▶ _DIRECTIONS_: The output is the lines below from the one with "right hip: (63, 156)" through the one with "right elbow: (172, 474)", both included, printed exactly and with no other line.

▶ _THE RECORDS_:
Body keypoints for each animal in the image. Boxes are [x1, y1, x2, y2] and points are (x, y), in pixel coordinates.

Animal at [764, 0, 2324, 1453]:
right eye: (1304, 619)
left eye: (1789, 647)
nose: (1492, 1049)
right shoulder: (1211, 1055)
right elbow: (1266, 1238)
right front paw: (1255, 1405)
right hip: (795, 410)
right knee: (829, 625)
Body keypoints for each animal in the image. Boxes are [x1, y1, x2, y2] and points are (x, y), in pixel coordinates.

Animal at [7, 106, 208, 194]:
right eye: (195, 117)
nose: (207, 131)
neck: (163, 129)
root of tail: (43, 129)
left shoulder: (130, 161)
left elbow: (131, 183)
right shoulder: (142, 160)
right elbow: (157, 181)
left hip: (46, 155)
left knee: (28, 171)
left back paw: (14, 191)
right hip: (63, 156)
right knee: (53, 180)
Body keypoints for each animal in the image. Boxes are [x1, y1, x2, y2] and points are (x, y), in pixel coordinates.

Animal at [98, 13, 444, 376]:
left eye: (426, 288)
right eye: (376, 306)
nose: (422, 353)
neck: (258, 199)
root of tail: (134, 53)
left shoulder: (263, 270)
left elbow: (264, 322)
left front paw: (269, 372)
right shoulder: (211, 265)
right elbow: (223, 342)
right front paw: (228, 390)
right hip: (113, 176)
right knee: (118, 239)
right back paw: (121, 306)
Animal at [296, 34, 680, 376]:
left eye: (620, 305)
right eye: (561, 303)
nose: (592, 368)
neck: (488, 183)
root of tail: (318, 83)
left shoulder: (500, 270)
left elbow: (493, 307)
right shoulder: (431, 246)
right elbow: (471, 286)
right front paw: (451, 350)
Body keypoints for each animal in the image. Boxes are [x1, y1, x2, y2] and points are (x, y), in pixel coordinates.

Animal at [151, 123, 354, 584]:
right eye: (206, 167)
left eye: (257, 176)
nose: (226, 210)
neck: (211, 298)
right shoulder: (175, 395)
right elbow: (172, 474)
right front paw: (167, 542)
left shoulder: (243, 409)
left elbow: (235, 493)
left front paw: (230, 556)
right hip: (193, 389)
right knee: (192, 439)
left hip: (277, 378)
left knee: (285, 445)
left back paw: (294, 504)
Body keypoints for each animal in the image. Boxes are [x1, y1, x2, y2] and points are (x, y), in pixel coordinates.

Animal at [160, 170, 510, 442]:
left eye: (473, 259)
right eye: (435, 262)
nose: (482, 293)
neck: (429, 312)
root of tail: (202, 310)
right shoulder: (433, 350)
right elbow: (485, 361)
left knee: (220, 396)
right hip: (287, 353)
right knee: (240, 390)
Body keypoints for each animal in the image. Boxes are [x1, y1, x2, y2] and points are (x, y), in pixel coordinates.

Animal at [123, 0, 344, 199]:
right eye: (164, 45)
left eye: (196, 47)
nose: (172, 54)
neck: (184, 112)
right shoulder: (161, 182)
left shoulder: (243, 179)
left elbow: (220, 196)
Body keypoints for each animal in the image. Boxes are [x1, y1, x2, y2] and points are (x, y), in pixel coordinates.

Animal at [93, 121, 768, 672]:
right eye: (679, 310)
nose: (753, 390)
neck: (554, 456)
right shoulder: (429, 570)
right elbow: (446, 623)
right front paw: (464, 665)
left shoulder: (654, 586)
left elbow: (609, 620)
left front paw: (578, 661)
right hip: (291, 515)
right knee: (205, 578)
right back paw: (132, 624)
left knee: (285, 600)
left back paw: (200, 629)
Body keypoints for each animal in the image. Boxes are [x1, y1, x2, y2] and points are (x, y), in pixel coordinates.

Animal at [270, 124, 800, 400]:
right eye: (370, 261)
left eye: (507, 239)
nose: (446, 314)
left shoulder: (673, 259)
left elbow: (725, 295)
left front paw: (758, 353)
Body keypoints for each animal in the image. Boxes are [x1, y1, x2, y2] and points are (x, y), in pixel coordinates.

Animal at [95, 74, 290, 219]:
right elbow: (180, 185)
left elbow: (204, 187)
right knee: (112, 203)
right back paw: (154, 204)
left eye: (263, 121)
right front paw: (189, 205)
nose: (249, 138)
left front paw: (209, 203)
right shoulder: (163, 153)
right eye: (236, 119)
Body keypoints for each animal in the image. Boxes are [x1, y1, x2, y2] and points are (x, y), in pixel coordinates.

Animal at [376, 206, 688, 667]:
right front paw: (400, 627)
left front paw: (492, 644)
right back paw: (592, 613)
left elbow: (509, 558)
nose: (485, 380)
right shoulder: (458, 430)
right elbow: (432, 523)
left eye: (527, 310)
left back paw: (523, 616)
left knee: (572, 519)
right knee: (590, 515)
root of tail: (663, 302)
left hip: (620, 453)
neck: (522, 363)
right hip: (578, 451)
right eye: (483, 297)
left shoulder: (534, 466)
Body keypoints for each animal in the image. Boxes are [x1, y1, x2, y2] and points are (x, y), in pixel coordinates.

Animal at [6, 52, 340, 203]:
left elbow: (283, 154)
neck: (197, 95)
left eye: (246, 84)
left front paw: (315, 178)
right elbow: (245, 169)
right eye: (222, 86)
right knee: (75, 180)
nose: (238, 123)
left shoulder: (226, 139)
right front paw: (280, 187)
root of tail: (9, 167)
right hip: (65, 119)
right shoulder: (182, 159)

▶ _TASK SOLUTION_:
right hip: (63, 156)
right knee: (53, 180)
Body keypoints for each animal in the image. Boxes are [x1, y1, x2, y2] and points are (x, y), in pixel coordinates.

Animal at [98, 13, 444, 376]:
left eye: (426, 288)
right eye: (376, 306)
nose: (422, 353)
neck: (258, 199)
root of tail: (134, 53)
left shoulder: (263, 270)
left elbow: (264, 322)
left front paw: (269, 372)
right shoulder: (211, 265)
right elbow: (223, 342)
right front paw: (228, 390)
right hip: (113, 176)
right knee: (118, 239)
right back paw: (121, 306)
Animal at [296, 34, 680, 376]:
left eye: (620, 305)
right eye: (561, 303)
nose: (592, 368)
neck: (488, 183)
root of tail: (318, 83)
left shoulder: (500, 270)
left elbow: (493, 307)
right shoulder: (431, 246)
right elbow: (471, 286)
right front paw: (451, 350)
Body keypoints for each animal in the image. Boxes are [x1, y1, x2, y2] and points are (x, y), in pixel coordinates.

Animal at [151, 123, 354, 584]:
right eye: (206, 167)
left eye: (257, 176)
nose: (226, 210)
neck: (211, 298)
right shoulder: (175, 395)
right elbow: (172, 474)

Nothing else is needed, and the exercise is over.